If the scheme is approved, Meridian Home Start would have to pay nearly £70,000 to the council’s job brokerage Greenwich Local Labour and Business; E45,000 towards improving local health services and £20,000 to improving cycling facilities. It would also have to install a controlled crossing on Rochester Way.
The decision will be the first test for Greenwich’s new planning board, which will be chaired by Charlton councillor Gary Dillon after his combative predecessor Stephen Brain stepped down as a councillor.
Contrary to a pledge given by the previous council leader Danny Thorpe, Dillon’s vice-chair is a sitting cabinet member – Denise Hyland, who is on the cabinet covering maternity leave.
New councillors Majella Anning, Maisie Richards Cottell and Jit Ranabhat also join the board along with more experienced counterparts David Gardner, Sandra Bauer, Olu Babatola and Chris Lloyd.
The sole Conservative on the planning board, Pat Greenwell, is unlikely to be able to take part in the decision because she has also filed an objection to the development.

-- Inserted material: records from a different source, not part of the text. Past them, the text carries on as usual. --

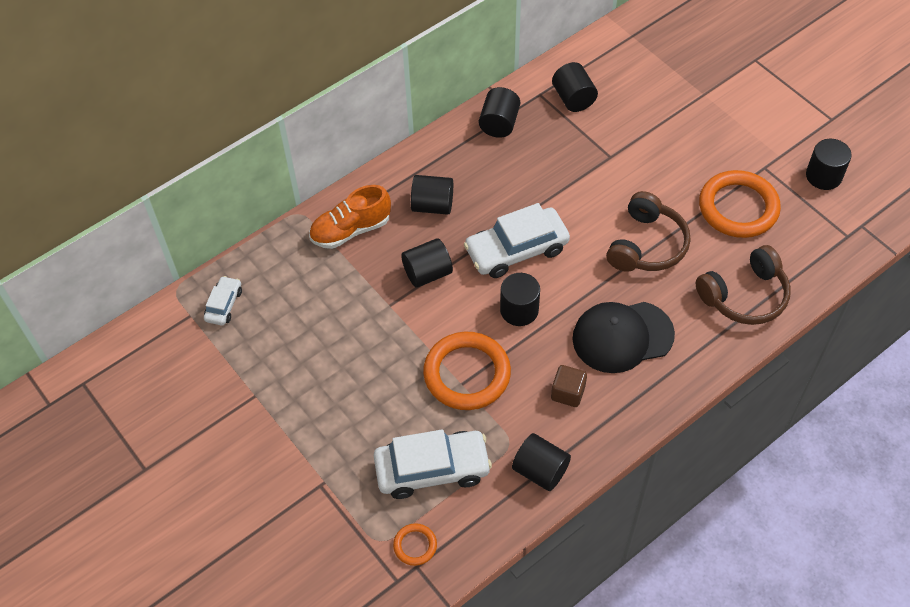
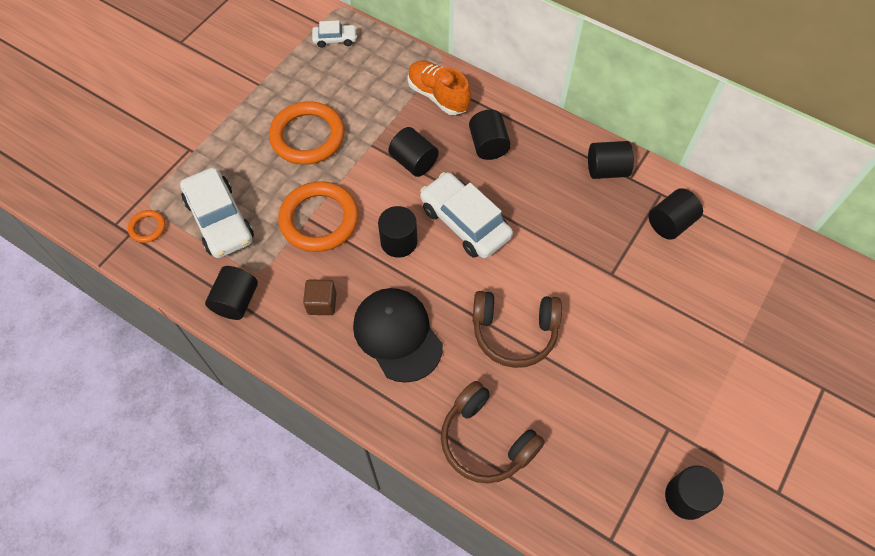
camera: 70 degrees right, 5 degrees up
orange ring [699,170,781,238] -> orange ring moved to [269,101,345,165]

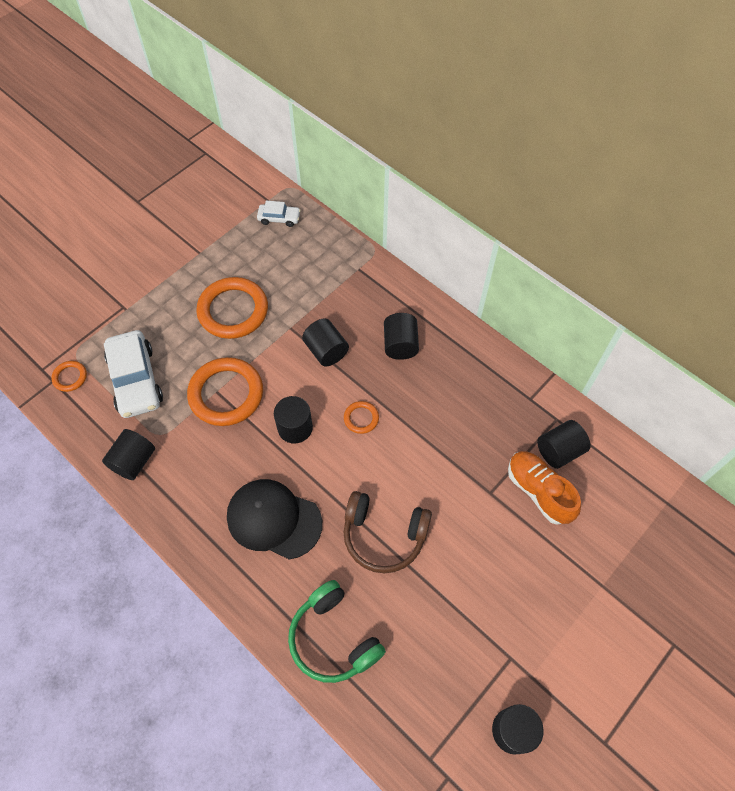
camera: 10 degrees right, 0 degrees up
brown cube [303,280,336,315] -> none
black cap [353,288,443,383] -> black cap turned 45 degrees counterclockwise [227,479,322,560]
orange shoe [408,60,471,115] -> orange shoe moved to [508,451,581,525]
white car [420,172,513,259] -> orange ring [344,401,379,434]
brown headphones [441,381,545,484] -> green headphones [288,580,386,683]
black cylinder [588,141,634,179] -> none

One factor that could put pressure on councillors is that Greenwich does not have a five-year supply of new housing – a feature of planning law that is meant to encourage development. If councillors reject the scheme, then Greenwich would have to demonstrate why the development is unsustainable.
A decision is due to be made next Tuesday. Councillors are also scheduled to discuss a plan to build 58 flats on the former Dandridge site on Woolwich Road in Greenwich as well as revised plans for a visitor centre in Greenwich Park and a film studio on a Thamesmead industrial estate.